## EXCERPTED TEXT
* START *

Screen Time: Considering the Good

Benefits of Screen Times

Screen time. Such a sensitive, hot button topic. We all let our kids have way more screen time than we feel they should, and we all feel super guilty about it. Or we don't let our kids have any screen time and get completely worn down by the fight of it.

I've been thinking about the topic recently because my husband and I have been discussing just how much screen time our kids should get, and we disagree. If you guessed that I'm on the side of "the less screen time the better, and we should really try to not let them have any at all" then you'd be...


Wrong.

Surprised? Me too actually. But here's where the disagreement stems from. My husband has fully absorbed the cultural truism that less screen time is better, and he recently installed a lock on my phone so that the boys can't access it without my permission. Now that our oldest can read and write, he's fully capable of typing in searches and finding things on the web on his own, and this scares my husband to death. He doesn't want him to have access to any device (Netflix, internet, etc.) where awful stuff can just be stumbled across through fairly innocent searches. We're to the point where we really need to sit down and figure out filters and other safety locks, but right now the easiest solution seems to be just outlawing screens in general.

And I totally get these concerns. I'm not brushing them off at all. Thinking about all the dangers lurking on the internet, on phones and computers, that my children could stumble into is the stuff of nightmares and keeps me up nights worrying about their futures. Even a simple image search ("Mom, what does earth look like from outer space?" "Let's find a picture!") can bring up things not meant for a five-year-old's eyes. And beyond just content, screens can be dangerous in other ways. Most screens are used to provide kids (adults too) with mindless entertainment, which is probably fine in small doses, but becomes a real problem when it triggers addictive pleasure-seeking. Addiction in any form is unhealthy, but kids seem particularly susceptible to screen addiction. This is a real and serious problem for some kids. And the types of entertainment they become addicted to, from TV shows to any kind of game, can have negative effects on mood and attitude.

* END *

## INFORMATION PROVIDED
* START *

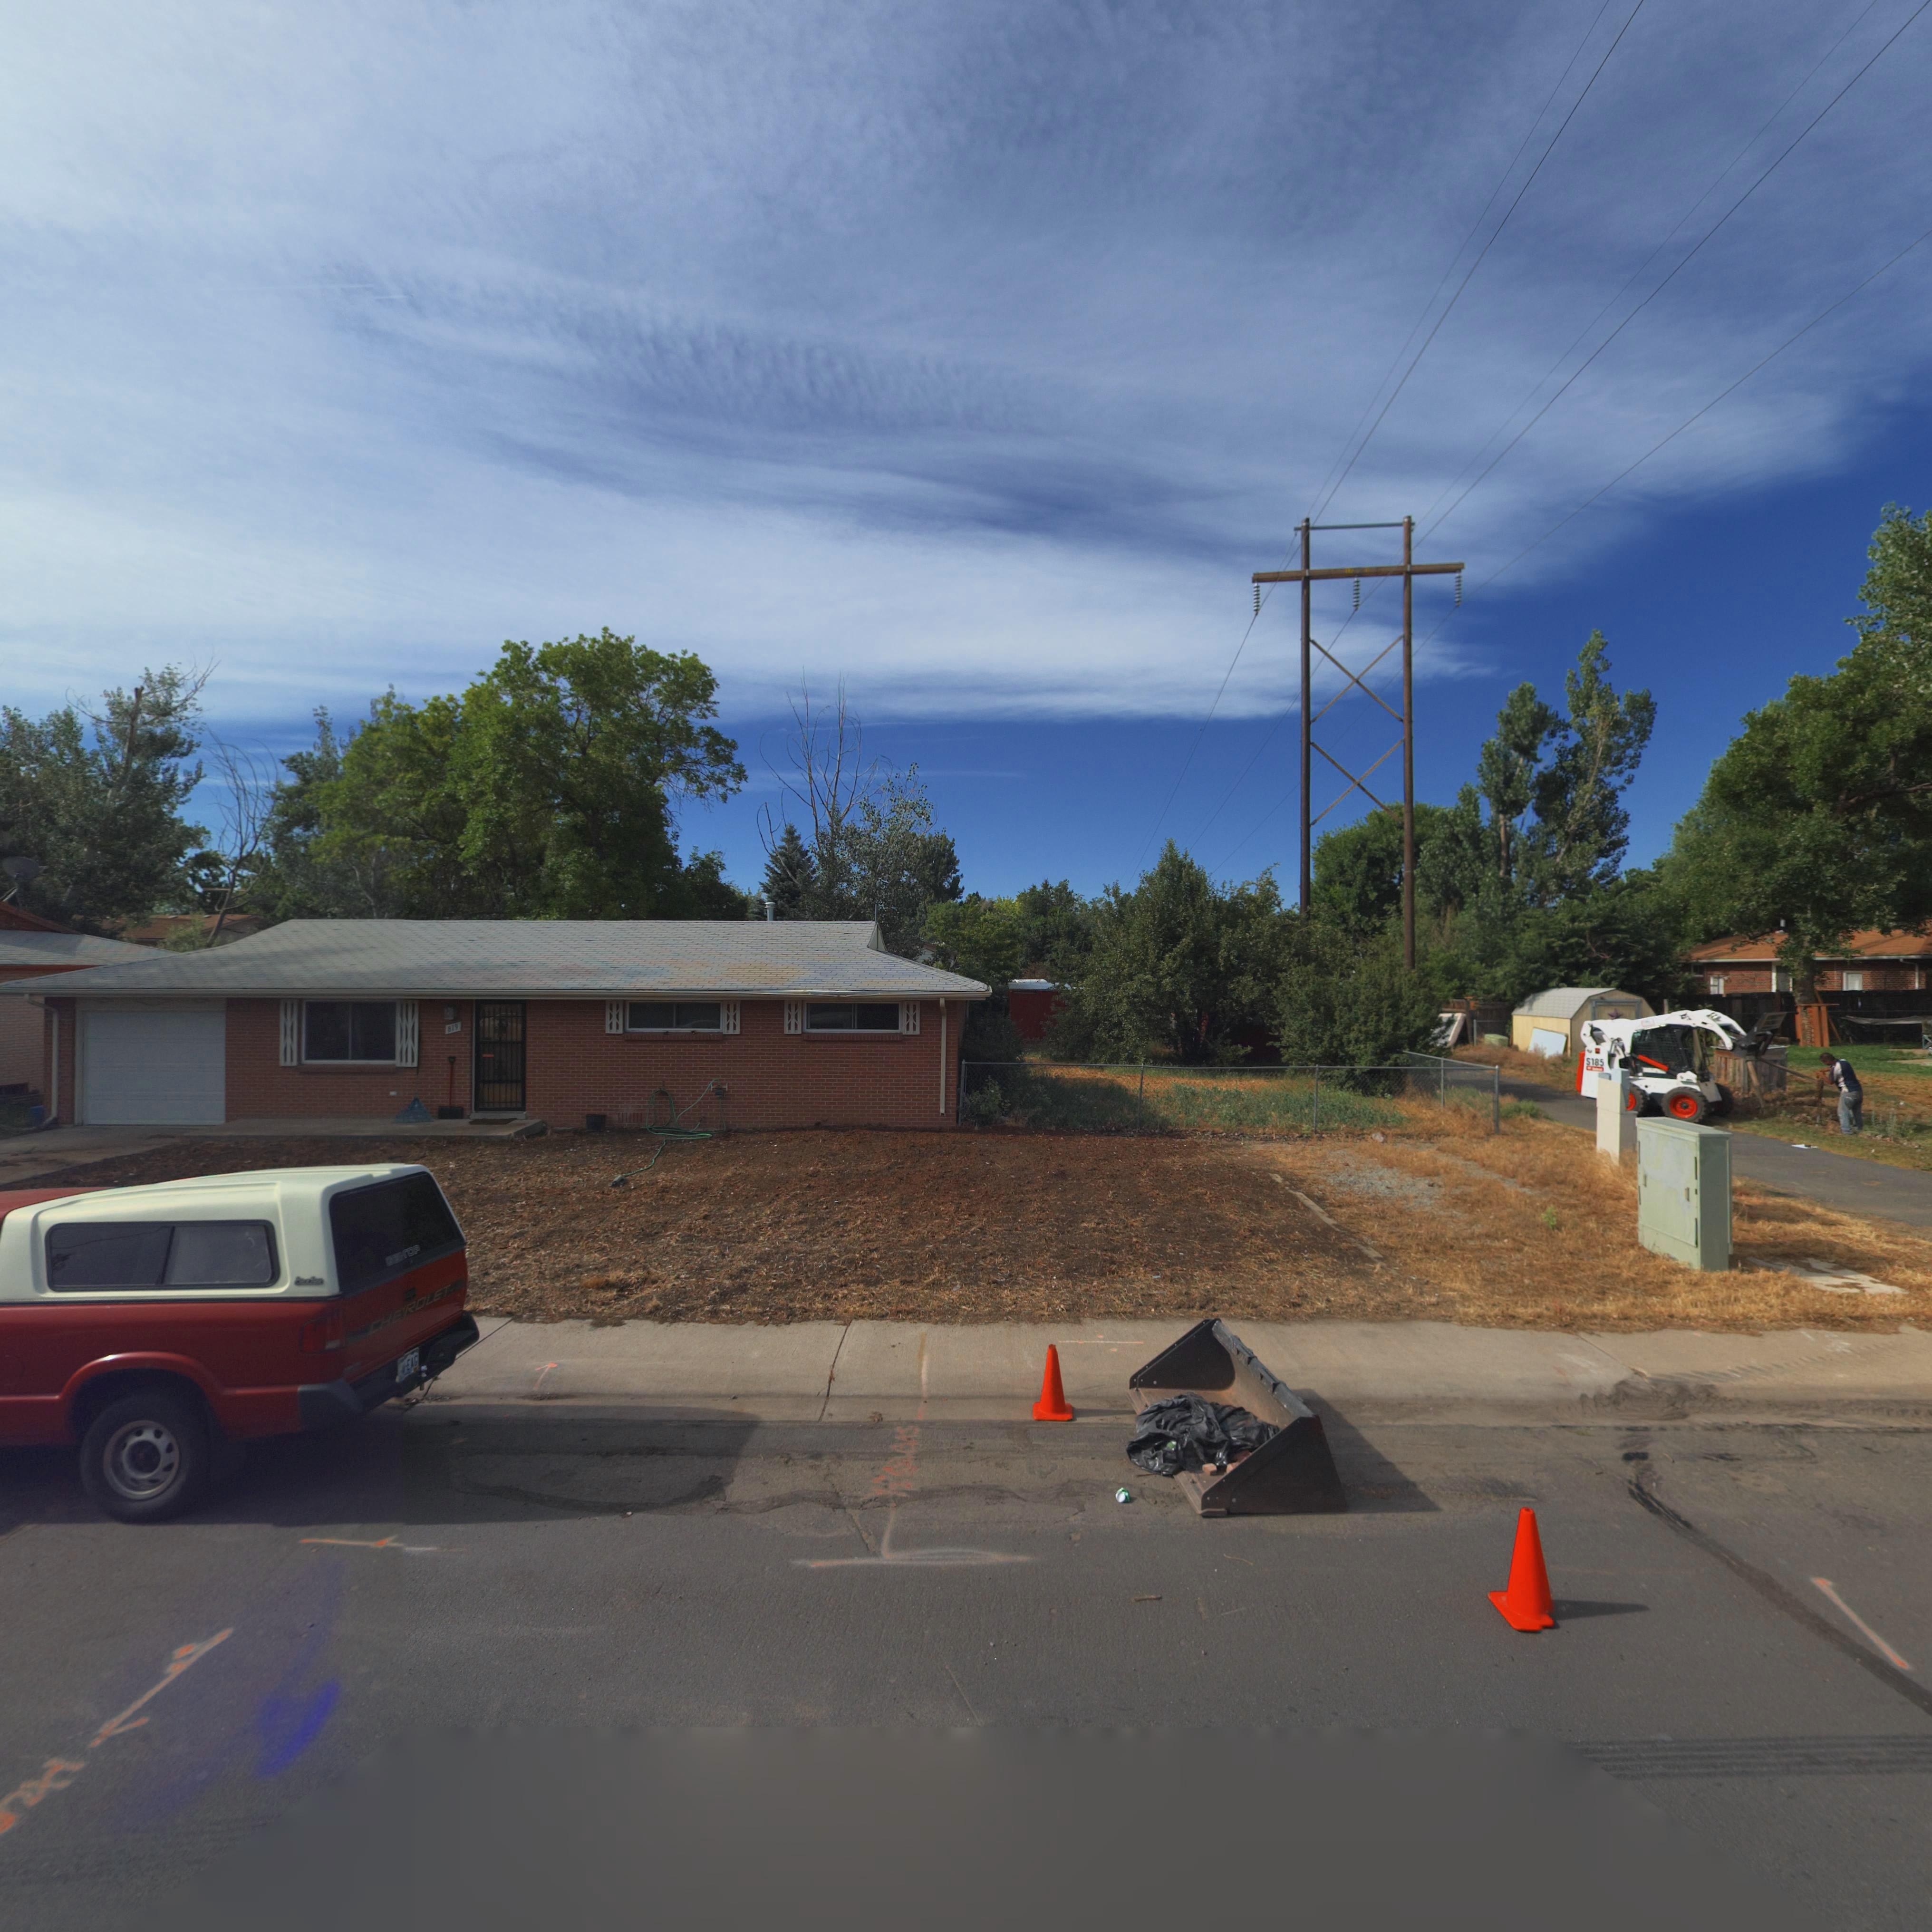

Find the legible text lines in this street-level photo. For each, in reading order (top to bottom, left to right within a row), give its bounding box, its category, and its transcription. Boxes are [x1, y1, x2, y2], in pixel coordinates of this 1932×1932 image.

[446, 1023, 458, 1033] StreetNumber: 819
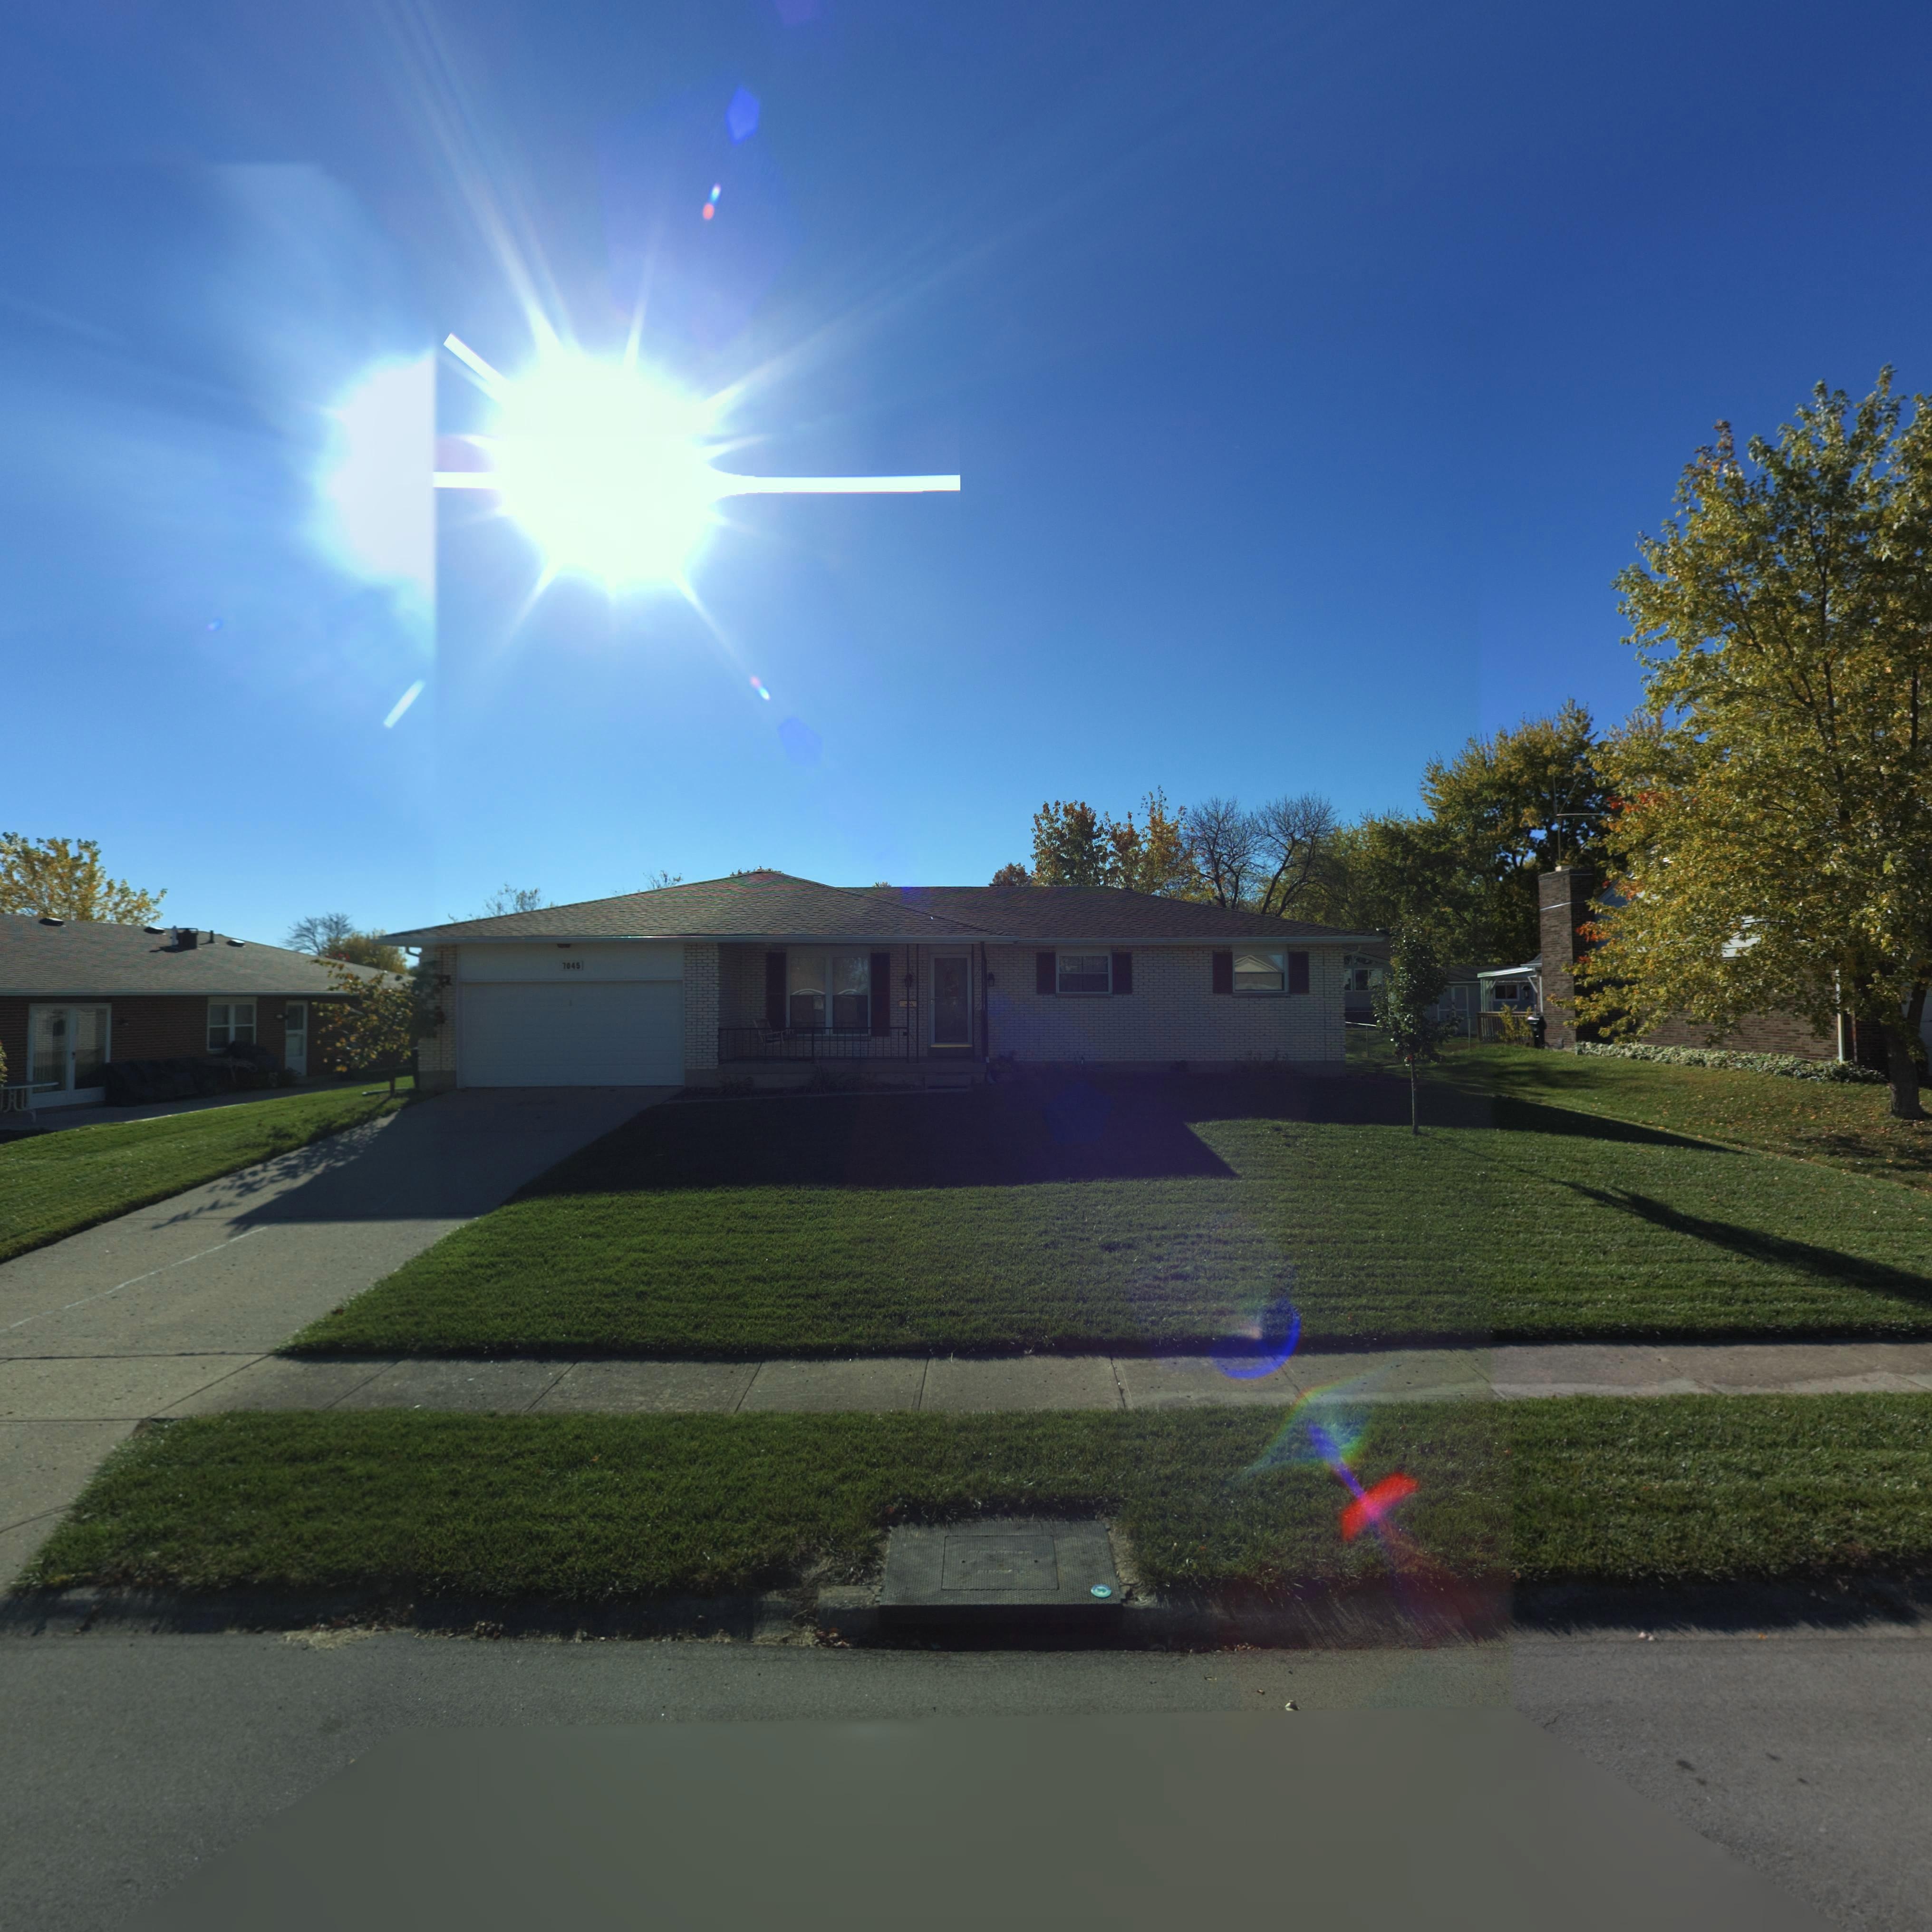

* END *

## EXERCISE INSTRUCTIONS
- a) Set down the part of the screen time piece that opens with the words containing "Benefits of Screen" and closes with "then you'd be...", word for word.
- b) Take the piece on kids' screen time further, picking up right after its last sentence.

## ANSWERS PER TASK
- a)
Benefits of Screen Times

Screen time. Such a sensitive, hot button topic. We all let our kids have way more screen time than we feel they should, and we all feel super guilty about it. Or we don't let our kids have any screen time and get completely worn down by the fight of it.

I've been thinking about the topic recently because my husband and I have been discussing just how much screen time our kids should get, and we disagree. If you guessed that I'm on the side of "the less screen time the better, and we should really try to not let them have any at all" then you'd be...

- b)
Believe me, I understand when most parents (my husband included) want to throw their hands in the air and just outlaw all screen use.

But where I disagree, or at least what I'm trying to argue with my husband, is that not all screen time is equal. Not all screen time is bad, and not all kids respond to screens the same way. Because here's the thing. Our oldest is a fairly bright, surprisingly responsible little rule upholder of a person. He knows he is only allowed two hours of screen time a day, and he self-regulates, choosing when and how he wants to spend that time. He has a few favorite TV shows he watches while I shower or during quiet time in the afternoon, but for the rest of his screen time he likes to type stories on my computer and watch YouTube videos on my phone about the solar system or geography. He's currently obsessed with memorizing all 194 countries in the world, and so he watches these songs over and over (he's pretty nearly got it down).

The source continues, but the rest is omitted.